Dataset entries
[Start of Attachment]
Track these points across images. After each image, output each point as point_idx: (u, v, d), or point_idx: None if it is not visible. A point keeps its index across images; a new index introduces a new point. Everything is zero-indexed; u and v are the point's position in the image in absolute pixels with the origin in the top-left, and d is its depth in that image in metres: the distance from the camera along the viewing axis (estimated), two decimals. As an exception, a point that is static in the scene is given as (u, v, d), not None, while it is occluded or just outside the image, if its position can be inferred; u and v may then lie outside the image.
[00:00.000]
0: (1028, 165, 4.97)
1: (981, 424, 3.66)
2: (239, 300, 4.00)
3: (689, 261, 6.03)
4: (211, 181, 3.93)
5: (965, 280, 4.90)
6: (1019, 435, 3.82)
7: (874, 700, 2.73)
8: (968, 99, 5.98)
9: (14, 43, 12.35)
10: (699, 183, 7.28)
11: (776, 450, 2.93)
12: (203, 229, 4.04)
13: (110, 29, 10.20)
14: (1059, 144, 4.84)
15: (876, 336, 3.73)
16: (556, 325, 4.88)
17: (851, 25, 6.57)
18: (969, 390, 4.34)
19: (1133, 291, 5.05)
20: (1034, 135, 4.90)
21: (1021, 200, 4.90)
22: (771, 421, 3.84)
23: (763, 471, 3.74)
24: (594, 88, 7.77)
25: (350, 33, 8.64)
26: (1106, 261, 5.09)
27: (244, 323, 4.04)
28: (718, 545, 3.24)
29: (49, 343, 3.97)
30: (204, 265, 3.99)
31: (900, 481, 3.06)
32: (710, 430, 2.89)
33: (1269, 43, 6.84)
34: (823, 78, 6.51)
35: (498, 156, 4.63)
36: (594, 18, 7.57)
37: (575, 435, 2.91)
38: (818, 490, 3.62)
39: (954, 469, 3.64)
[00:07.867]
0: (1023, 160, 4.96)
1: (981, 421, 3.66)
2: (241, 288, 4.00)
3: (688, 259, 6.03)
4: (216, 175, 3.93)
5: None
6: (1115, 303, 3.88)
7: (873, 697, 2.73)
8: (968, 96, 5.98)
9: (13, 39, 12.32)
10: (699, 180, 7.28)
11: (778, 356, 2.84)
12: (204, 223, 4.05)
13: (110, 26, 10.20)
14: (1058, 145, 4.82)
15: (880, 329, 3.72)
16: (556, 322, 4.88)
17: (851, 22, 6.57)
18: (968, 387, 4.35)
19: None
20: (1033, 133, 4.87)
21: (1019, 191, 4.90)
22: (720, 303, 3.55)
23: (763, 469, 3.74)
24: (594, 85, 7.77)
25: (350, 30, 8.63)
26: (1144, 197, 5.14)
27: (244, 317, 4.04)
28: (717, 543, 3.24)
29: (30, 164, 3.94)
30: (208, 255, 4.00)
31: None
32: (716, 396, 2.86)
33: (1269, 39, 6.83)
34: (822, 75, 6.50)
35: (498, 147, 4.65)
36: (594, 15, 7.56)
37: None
[End of Attachment]
◆ **Problem description**
Repeat only the stretch of lines that opens with the line containing "28: (718, 545, 3.24)" and closes with the final line of the entries, both included, exactly as written.

◆ **Answer below**
28: (718, 545, 3.24)
29: (49, 343, 3.97)
30: (204, 265, 3.99)
31: (900, 481, 3.06)
32: (710, 430, 2.89)
33: (1269, 43, 6.84)
34: (823, 78, 6.51)
35: (498, 156, 4.63)
36: (594, 18, 7.57)
37: (575, 435, 2.91)
38: (818, 490, 3.62)
39: (954, 469, 3.64)
[00:07.867]
0: (1023, 160, 4.96)
1: (981, 421, 3.66)
2: (241, 288, 4.00)
3: (688, 259, 6.03)
4: (216, 175, 3.93)
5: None
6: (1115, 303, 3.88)
7: (873, 697, 2.73)
8: (968, 96, 5.98)
9: (13, 39, 12.32)
10: (699, 180, 7.28)
11: (778, 356, 2.84)
12: (204, 223, 4.05)
13: (110, 26, 10.20)
14: (1058, 145, 4.82)
15: (880, 329, 3.72)
16: (556, 322, 4.88)
17: (851, 22, 6.57)
18: (968, 387, 4.35)
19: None
20: (1033, 133, 4.87)
21: (1019, 191, 4.90)
22: (720, 303, 3.55)
23: (763, 469, 3.74)
24: (594, 85, 7.77)
25: (350, 30, 8.63)
26: (1144, 197, 5.14)
27: (244, 317, 4.04)
28: (717, 543, 3.24)
29: (30, 164, 3.94)
30: (208, 255, 4.00)
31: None
32: (716, 396, 2.86)
33: (1269, 39, 6.83)
34: (822, 75, 6.50)
35: (498, 147, 4.65)
36: (594, 15, 7.56)
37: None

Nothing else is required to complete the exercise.